*** Provided entries ***

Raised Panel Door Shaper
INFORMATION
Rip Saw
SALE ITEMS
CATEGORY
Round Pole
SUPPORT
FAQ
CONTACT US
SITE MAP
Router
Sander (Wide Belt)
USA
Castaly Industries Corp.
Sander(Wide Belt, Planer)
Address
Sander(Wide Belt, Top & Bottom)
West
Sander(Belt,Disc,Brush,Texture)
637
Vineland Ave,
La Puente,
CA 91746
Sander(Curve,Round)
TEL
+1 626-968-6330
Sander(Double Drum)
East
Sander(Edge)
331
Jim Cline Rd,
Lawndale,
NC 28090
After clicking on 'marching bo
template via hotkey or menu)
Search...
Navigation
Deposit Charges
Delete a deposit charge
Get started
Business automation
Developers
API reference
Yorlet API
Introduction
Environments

*** End of Provided entries ***

#### [Required work]
Within the entries, find all lines holding "Wide" and copy each one.

#### [Solution for this exercise]
Sander (Wide Belt)
Sander(Wide Belt, Planer)
Sander(Wide Belt, Top & Bottom)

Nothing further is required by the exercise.